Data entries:
──────────
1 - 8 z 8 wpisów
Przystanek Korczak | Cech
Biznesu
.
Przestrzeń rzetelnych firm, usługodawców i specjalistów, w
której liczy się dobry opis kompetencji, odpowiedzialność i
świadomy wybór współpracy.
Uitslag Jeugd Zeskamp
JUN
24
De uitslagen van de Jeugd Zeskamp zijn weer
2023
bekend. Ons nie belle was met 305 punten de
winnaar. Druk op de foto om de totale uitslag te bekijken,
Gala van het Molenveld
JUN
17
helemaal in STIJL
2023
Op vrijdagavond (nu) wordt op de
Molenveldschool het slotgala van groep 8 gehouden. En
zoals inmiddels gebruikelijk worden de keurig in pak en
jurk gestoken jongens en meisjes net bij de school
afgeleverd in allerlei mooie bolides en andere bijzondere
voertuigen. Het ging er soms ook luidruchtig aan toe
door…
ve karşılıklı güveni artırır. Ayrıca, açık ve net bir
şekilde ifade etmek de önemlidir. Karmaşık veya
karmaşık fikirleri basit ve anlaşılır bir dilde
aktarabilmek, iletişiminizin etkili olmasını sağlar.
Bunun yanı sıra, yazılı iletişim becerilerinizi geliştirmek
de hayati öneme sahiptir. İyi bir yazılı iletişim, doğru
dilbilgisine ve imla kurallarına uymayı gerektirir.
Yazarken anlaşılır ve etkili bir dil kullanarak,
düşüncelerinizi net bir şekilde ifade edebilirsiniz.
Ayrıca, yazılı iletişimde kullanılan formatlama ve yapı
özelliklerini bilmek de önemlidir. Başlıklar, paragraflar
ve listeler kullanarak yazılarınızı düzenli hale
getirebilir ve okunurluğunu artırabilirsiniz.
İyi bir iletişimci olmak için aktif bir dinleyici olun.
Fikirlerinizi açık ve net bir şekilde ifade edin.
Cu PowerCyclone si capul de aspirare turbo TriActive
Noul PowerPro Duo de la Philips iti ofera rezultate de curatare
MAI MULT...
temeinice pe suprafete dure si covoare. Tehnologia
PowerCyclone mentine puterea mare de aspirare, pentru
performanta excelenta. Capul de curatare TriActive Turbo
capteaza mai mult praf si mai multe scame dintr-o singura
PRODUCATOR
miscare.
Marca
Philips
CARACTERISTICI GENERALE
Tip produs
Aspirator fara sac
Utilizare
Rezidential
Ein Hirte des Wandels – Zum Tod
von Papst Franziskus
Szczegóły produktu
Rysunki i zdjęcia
──────────
• _Activity_
Exactly as they are written, print the entries again.

• _Solved exercise_
1 - 8 z 8 wpisów
Przystanek Korczak | Cech
Biznesu
.
Przestrzeń rzetelnych firm, usługodawców i specjalistów, w
której liczy się dobry opis kompetencji, odpowiedzialność i
świadomy wybór współpracy.
Uitslag Jeugd Zeskamp
JUN
24
De uitslagen van de Jeugd Zeskamp zijn weer
2023
bekend. Ons nie belle was met 305 punten de
winnaar. Druk op de foto om de totale uitslag te bekijken,
Gala van het Molenveld
JUN
17
helemaal in STIJL
2023
Op vrijdagavond (nu) wordt op de
Molenveldschool het slotgala van groep 8 gehouden. En
zoals inmiddels gebruikelijk worden de keurig in pak en
jurk gestoken jongens en meisjes net bij de school
afgeleverd in allerlei mooie bolides en andere bijzondere
voertuigen. Het ging er soms ook luidruchtig aan toe
door…
ve karşılıklı güveni artırır. Ayrıca, açık ve net bir
şekilde ifade etmek de önemlidir. Karmaşık veya
karmaşık fikirleri basit ve anlaşılır bir dilde
aktarabilmek, iletişiminizin etkili olmasını sağlar.
Bunun yanı sıra, yazılı iletişim becerilerinizi geliştirmek
de hayati öneme sahiptir. İyi bir yazılı iletişim, doğru
dilbilgisine ve imla kurallarına uymayı gerektirir.
Yazarken anlaşılır ve etkili bir dil kullanarak,
düşüncelerinizi net bir şekilde ifade edebilirsiniz.
Ayrıca, yazılı iletişimde kullanılan formatlama ve yapı
özelliklerini bilmek de önemlidir. Başlıklar, paragraflar
ve listeler kullanarak yazılarınızı düzenli hale
getirebilir ve okunurluğunu artırabilirsiniz.
İyi bir iletişimci olmak için aktif bir dinleyici olun.
Fikirlerinizi açık ve net bir şekilde ifade edin.
Cu PowerCyclone si capul de aspirare turbo TriActive
Noul PowerPro Duo de la Philips iti ofera rezultate de curatare
MAI MULT...
temeinice pe suprafete dure si covoare. Tehnologia
PowerCyclone mentine puterea mare de aspirare, pentru
performanta excelenta. Capul de curatare TriActive Turbo
capteaza mai mult praf si mai multe scame dintr-o singura
PRODUCATOR
miscare.
Marca
Philips
CARACTERISTICI GENERALE
Tip produs
Aspirator fara sac
Utilizare
Rezidential
Ein Hirte des Wandels – Zum Tod
von Papst Franziskus
Szczegóły produktu
Rysunki i zdjęcia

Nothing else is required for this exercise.